WHAT IS EXPECTED:
Print nothing but the lines below starting at the line that holds "M7 259 15 263 21 269 23 286 19 296 7 307Z" and ending at the line that holds "M12 339 22 365", including both, each exactly as written.
■ ■ ■ ■ ■ ■ ■
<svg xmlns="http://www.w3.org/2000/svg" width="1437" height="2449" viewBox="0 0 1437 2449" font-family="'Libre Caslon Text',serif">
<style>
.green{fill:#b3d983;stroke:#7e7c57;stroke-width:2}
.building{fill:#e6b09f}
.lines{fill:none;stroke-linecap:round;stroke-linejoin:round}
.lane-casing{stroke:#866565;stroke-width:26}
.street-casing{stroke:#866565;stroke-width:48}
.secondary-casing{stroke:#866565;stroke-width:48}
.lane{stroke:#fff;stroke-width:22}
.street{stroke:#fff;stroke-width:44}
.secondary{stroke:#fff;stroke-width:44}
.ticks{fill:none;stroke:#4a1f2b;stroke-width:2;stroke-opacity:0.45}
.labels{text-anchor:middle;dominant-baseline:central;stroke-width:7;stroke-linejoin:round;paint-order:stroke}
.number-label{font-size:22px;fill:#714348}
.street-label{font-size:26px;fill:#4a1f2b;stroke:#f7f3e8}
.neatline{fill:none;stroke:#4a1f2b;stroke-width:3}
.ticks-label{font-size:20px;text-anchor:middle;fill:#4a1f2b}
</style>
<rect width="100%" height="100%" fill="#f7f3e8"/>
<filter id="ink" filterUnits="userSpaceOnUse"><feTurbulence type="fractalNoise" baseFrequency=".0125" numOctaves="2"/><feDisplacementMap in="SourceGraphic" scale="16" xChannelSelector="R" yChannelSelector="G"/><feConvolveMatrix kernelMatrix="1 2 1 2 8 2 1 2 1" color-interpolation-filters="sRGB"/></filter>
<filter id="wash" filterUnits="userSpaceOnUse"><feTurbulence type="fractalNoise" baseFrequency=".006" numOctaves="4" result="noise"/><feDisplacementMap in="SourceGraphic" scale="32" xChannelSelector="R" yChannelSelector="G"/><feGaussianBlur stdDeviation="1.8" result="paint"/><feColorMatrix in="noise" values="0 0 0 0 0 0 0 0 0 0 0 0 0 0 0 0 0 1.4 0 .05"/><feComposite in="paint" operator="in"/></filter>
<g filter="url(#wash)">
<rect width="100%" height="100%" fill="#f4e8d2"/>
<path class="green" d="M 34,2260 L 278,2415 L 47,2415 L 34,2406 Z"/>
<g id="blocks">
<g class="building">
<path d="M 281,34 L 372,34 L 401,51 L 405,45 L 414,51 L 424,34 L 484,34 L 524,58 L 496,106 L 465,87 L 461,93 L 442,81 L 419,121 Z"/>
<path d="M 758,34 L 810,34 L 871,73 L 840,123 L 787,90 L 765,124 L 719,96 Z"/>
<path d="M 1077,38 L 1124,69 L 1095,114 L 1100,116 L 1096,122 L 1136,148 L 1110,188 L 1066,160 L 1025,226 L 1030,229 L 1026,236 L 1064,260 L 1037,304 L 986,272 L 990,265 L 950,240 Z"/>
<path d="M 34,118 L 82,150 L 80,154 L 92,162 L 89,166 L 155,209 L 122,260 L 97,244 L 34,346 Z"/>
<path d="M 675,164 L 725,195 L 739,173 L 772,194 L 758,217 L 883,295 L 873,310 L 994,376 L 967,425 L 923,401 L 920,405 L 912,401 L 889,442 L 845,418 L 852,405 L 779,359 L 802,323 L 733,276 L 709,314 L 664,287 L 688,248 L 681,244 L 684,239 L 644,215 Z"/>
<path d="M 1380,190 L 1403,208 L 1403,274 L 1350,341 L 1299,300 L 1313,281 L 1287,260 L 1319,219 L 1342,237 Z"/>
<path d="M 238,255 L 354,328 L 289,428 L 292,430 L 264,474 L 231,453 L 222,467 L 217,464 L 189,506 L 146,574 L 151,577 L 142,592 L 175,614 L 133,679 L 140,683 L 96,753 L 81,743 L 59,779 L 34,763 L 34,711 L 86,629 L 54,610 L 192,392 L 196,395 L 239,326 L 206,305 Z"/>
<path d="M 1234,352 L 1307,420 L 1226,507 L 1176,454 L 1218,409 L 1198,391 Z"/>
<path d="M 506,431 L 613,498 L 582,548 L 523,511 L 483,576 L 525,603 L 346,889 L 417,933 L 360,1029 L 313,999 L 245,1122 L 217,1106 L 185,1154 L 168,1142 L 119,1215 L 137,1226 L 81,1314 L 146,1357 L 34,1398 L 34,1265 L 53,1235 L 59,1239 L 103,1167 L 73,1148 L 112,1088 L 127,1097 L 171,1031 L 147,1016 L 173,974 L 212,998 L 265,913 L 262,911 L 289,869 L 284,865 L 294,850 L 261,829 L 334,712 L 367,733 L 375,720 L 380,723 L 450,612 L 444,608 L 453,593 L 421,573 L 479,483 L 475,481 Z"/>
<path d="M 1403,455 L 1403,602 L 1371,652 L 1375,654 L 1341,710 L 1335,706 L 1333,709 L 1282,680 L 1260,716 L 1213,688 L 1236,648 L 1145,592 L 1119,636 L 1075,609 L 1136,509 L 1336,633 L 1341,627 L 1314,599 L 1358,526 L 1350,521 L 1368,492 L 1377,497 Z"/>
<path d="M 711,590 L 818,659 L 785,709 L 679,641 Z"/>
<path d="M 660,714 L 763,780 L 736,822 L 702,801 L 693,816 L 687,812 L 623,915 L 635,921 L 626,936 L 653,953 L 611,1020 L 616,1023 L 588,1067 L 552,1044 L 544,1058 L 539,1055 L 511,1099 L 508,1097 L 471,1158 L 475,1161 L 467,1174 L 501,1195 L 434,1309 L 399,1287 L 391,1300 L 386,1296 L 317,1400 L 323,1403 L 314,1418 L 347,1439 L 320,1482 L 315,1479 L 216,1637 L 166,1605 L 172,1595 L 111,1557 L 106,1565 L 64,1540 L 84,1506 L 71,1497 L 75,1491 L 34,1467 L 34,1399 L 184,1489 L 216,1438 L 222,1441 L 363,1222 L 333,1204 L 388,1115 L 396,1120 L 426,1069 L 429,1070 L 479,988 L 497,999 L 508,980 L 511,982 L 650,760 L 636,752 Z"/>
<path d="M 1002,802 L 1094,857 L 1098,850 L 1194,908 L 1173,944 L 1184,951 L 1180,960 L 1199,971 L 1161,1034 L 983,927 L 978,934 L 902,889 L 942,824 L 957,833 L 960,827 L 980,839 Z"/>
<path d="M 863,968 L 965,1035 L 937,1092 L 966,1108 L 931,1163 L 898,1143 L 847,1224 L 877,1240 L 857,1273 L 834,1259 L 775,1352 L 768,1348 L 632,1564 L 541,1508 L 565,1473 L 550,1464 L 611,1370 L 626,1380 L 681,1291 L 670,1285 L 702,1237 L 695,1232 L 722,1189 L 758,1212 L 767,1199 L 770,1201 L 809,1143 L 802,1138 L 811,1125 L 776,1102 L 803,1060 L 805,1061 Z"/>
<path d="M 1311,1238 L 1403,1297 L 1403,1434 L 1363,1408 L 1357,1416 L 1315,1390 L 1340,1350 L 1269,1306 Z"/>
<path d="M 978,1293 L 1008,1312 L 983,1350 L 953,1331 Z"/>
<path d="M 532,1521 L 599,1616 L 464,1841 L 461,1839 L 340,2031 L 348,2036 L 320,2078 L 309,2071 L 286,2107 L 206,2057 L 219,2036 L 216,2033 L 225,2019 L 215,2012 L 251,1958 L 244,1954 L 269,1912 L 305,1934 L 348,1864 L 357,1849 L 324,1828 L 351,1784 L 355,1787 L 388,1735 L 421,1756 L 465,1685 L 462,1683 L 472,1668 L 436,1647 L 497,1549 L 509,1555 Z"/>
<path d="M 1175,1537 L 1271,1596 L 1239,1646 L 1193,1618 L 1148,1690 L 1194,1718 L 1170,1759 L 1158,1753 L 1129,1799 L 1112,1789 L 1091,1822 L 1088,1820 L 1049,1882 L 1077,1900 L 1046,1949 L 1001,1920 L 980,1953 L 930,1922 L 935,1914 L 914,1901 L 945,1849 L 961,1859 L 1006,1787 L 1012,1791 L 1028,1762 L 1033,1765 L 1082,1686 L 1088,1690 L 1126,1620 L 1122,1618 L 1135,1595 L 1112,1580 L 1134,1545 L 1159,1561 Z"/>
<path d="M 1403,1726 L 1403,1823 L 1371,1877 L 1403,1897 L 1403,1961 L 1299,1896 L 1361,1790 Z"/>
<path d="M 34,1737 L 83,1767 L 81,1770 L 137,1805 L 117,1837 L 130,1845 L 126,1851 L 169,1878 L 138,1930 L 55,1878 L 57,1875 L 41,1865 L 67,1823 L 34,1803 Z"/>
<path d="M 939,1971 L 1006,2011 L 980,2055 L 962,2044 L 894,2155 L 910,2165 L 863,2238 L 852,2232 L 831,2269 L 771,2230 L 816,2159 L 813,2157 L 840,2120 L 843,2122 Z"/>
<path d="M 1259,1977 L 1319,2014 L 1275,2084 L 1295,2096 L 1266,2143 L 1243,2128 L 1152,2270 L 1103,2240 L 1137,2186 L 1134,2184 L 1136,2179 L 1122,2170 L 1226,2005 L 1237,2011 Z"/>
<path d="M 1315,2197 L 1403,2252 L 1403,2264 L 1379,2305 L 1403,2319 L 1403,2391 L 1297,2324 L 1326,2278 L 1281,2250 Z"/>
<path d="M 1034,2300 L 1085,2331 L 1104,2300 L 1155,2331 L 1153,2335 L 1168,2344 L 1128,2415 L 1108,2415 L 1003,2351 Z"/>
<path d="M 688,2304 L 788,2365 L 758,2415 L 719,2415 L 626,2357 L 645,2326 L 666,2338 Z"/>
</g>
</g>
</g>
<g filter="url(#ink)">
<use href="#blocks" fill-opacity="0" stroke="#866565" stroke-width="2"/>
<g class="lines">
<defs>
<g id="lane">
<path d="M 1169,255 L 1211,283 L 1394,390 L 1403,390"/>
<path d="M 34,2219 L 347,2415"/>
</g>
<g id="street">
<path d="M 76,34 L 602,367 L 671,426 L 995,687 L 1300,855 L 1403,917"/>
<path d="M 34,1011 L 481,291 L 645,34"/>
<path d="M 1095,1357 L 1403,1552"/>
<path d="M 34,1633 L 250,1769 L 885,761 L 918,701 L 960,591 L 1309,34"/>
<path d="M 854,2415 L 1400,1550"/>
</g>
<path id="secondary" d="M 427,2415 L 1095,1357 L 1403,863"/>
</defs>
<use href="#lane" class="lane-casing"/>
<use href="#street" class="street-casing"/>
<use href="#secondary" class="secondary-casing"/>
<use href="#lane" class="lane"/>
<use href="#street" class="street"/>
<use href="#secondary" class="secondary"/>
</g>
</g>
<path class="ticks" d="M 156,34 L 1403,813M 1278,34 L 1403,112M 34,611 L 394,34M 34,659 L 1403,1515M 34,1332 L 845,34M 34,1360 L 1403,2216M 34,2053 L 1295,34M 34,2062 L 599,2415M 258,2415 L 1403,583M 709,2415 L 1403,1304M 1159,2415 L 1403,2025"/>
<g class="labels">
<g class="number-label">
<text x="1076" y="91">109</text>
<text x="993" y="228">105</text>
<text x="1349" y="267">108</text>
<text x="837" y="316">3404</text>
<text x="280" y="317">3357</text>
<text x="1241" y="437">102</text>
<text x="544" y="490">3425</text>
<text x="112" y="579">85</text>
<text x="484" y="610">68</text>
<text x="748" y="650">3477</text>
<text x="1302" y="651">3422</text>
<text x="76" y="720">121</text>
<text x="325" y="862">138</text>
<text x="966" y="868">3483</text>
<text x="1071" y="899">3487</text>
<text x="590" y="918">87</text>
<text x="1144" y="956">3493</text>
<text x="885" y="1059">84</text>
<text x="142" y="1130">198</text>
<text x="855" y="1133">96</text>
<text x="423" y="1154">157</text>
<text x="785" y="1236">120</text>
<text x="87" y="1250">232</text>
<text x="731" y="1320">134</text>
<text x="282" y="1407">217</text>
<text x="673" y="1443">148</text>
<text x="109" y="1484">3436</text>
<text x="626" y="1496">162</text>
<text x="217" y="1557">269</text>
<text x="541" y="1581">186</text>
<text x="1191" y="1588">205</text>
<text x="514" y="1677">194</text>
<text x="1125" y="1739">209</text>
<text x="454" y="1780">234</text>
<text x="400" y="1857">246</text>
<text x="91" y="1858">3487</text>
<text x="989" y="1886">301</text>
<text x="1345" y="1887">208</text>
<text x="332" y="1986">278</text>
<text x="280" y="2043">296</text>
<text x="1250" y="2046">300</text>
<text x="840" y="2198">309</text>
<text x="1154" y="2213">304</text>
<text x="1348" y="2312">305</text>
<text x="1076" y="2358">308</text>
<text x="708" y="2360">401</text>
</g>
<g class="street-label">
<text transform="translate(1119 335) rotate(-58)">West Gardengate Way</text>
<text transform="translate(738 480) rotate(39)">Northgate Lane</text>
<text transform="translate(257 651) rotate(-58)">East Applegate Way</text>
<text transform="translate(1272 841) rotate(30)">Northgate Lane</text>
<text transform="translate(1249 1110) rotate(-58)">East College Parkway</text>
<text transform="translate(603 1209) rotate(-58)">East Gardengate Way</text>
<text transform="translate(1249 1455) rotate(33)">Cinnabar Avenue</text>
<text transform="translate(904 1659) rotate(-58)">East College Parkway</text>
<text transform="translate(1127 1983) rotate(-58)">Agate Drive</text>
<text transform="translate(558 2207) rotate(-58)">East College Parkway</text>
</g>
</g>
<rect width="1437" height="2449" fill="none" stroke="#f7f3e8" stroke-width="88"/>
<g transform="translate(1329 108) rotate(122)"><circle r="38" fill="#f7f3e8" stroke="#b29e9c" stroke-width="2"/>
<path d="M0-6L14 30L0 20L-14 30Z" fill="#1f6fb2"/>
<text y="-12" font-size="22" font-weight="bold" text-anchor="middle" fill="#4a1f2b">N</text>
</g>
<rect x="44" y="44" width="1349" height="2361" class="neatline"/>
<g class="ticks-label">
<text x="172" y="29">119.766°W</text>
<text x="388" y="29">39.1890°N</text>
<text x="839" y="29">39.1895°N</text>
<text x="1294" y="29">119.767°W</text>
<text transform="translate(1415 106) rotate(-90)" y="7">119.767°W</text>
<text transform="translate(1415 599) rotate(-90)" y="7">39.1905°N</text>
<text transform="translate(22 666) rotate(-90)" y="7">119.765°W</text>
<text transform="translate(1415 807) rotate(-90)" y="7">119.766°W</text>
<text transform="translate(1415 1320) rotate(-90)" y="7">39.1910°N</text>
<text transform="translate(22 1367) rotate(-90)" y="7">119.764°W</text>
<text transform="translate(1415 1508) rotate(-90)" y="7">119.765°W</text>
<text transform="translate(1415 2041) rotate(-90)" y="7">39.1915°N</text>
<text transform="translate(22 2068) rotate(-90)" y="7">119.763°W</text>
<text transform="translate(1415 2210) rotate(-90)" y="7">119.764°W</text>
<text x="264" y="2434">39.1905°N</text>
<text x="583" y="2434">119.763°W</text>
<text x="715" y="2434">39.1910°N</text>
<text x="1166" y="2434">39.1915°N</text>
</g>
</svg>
■ ■ ■ ■ ■ ■ ■
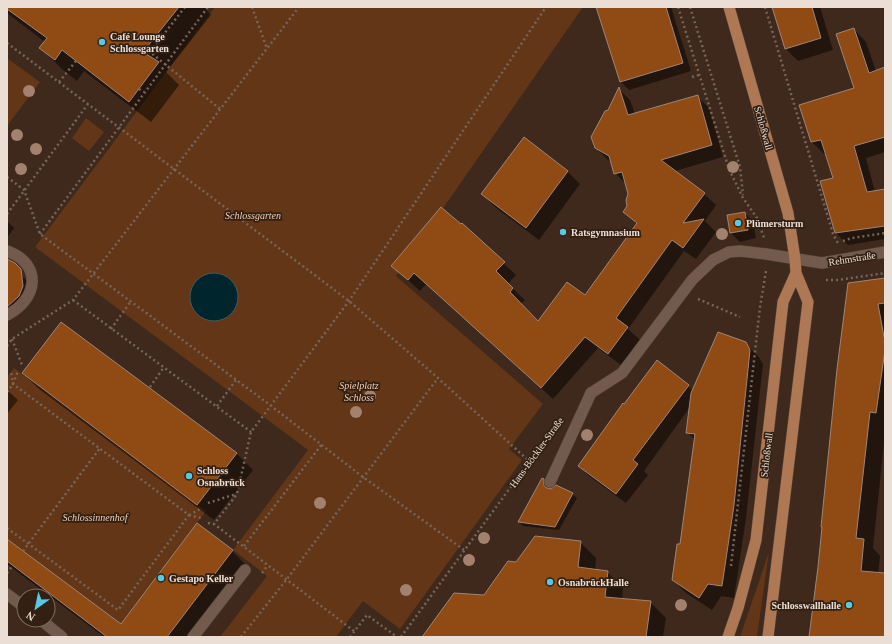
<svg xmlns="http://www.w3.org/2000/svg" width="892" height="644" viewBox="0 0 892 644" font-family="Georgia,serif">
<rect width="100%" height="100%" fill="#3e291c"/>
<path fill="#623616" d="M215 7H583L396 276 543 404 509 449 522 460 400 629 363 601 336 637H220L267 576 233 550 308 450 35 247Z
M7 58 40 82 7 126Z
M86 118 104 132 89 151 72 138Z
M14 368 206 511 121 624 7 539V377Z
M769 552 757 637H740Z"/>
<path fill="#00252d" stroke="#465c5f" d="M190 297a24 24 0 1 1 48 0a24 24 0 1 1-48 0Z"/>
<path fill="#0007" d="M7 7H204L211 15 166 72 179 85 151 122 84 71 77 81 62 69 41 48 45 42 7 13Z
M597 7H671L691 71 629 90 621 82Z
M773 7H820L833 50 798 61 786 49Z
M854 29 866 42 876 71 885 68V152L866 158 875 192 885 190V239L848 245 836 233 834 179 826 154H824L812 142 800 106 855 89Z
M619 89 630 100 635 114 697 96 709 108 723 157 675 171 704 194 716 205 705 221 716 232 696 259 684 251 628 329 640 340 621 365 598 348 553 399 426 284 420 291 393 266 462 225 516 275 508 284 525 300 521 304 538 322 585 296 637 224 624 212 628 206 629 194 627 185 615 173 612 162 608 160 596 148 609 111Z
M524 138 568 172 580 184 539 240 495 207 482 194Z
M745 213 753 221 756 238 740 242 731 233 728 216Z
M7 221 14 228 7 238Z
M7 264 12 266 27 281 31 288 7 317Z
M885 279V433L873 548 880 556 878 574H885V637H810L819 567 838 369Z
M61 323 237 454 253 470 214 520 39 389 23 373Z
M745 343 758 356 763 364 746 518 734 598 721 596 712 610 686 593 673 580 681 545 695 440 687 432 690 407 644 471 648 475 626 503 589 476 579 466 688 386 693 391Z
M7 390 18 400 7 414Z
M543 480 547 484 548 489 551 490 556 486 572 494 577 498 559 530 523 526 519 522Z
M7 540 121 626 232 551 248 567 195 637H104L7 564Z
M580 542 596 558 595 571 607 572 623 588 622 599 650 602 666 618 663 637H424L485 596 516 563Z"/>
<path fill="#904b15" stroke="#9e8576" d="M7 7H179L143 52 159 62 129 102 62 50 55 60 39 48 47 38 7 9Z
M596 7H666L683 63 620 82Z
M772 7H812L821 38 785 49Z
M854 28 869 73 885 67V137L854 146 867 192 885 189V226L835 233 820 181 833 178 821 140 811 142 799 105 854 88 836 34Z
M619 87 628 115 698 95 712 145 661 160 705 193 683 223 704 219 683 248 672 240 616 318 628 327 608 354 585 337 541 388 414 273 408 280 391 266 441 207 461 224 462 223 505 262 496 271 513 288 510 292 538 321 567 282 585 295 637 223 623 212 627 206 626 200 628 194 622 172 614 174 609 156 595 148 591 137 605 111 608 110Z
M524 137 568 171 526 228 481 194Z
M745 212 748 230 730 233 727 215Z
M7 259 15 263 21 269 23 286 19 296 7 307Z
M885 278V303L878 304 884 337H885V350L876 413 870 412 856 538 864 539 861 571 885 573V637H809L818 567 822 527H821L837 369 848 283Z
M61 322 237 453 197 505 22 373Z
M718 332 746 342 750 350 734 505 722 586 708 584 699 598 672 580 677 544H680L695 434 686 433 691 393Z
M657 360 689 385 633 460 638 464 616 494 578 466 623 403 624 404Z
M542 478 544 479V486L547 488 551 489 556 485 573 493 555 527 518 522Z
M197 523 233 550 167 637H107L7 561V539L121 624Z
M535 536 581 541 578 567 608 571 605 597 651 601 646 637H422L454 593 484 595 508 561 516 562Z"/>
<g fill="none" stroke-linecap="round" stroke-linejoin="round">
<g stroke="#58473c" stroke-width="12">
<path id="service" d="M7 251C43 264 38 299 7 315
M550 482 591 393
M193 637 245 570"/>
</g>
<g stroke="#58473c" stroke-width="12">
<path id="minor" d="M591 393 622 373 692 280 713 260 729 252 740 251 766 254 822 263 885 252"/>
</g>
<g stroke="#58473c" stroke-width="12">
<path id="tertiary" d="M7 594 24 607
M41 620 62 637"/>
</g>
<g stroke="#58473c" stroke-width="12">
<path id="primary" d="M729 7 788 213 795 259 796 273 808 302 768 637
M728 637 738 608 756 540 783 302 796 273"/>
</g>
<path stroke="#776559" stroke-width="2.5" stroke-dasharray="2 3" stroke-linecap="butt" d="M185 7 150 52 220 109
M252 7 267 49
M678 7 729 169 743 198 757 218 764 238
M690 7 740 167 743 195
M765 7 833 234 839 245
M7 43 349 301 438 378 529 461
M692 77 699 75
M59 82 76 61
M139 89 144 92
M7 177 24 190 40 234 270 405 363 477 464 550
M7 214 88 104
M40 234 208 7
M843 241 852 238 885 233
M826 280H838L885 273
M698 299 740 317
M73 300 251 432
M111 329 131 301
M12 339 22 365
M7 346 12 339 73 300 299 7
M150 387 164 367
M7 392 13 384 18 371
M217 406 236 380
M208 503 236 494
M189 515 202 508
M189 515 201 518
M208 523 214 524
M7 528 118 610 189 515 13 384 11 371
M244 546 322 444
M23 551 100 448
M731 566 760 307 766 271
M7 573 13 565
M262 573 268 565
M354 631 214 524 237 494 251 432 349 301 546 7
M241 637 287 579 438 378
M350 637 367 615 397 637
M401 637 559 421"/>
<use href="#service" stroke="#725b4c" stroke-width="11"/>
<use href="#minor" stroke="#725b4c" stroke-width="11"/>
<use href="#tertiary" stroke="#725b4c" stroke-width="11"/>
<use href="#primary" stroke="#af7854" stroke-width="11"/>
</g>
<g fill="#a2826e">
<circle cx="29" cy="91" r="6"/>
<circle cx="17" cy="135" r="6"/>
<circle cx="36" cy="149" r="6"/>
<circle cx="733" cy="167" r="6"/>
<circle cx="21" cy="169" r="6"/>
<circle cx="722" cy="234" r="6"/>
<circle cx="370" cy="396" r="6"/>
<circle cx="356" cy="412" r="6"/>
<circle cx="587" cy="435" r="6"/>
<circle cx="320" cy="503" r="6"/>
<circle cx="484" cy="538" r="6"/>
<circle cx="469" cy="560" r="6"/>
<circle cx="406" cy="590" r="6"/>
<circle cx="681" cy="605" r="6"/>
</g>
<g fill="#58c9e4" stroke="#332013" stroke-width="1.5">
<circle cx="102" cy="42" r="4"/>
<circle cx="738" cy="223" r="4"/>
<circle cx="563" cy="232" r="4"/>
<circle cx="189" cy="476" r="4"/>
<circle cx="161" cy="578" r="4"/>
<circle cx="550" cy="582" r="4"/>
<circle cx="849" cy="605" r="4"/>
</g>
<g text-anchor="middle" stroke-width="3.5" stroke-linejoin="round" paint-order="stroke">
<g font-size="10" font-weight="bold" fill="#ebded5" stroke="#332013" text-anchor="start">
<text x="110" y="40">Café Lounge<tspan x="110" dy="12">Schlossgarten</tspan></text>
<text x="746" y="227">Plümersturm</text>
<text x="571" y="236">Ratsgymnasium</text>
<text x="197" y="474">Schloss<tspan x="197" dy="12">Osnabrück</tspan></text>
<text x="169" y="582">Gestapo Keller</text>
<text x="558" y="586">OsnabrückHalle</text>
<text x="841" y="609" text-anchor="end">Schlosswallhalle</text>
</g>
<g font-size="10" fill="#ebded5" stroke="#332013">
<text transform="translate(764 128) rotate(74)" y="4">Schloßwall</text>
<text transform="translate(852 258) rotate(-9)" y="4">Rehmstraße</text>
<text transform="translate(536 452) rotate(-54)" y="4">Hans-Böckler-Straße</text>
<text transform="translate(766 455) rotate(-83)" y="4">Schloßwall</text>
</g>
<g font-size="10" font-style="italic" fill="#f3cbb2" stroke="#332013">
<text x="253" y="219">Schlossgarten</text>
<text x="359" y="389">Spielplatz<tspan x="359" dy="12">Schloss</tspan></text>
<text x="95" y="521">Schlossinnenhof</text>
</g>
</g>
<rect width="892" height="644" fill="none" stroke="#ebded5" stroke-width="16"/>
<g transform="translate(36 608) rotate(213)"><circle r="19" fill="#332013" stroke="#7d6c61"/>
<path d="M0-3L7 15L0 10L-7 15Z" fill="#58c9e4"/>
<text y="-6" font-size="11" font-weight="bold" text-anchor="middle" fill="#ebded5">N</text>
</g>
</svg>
■ ■ ■ ■ ■ ■ ■
TASK SOLUTION:
M7 259 15 263 21 269 23 286 19 296 7 307Z
M885 278V303L878 304 884 337H885V350L876 413 870 412 856 538 864 539 861 571 885 573V637H809L818 567 822 527H821L837 369 848 283Z
M61 322 237 453 197 505 22 373Z
M718 332 746 342 750 350 734 505 722 586 708 584 699 598 672 580 677 544H680L695 434 686 433 691 393Z
M657 360 689 385 633 460 638 464 616 494 578 466 623 403 624 404Z
M542 478 544 479V486L547 488 551 489 556 485 573 493 555 527 518 522Z
M197 523 233 550 167 637H107L7 561V539L121 624Z
M535 536 581 541 578 567 608 571 605 597 651 601 646 637H422L454 593 484 595 508 561 516 562Z"/>
<g fill="none" stroke-linecap="round" stroke-linejoin="round">
<g stroke="#58473c" stroke-width="12">
<path id="service" d="M7 251C43 264 38 299 7 315
M550 482 591 393
M193 637 245 570"/>
</g>
<g stroke="#58473c" stroke-width="12">
<path id="minor" d="M591 393 622 373 692 280 713 260 729 252 740 251 766 254 822 263 885 252"/>
</g>
<g stroke="#58473c" stroke-width="12">
<path id="tertiary" d="M7 594 24 607
M41 620 62 637"/>
</g>
<g stroke="#58473c" stroke-width="12">
<path id="primary" d="M729 7 788 213 795 259 796 273 808 302 768 637
M728 637 738 608 756 540 783 302 796 273"/>
</g>
<path stroke="#776559" stroke-width="2.5" stroke-dasharray="2 3" stroke-linecap="butt" d="M185 7 150 52 220 109
M252 7 267 49
M678 7 729 169 743 198 757 218 764 238
M690 7 740 167 743 195
M765 7 833 234 839 245
M7 43 349 301 438 378 529 461
M692 77 699 75
M59 82 76 61
M139 89 144 92
M7 177 24 190 40 234 270 405 363 477 464 550
M7 214 88 104
M40 234 208 7
M843 241 852 238 885 233
M826 280H838L885 273
M698 299 740 317
M73 300 251 432
M111 329 131 301
M12 339 22 365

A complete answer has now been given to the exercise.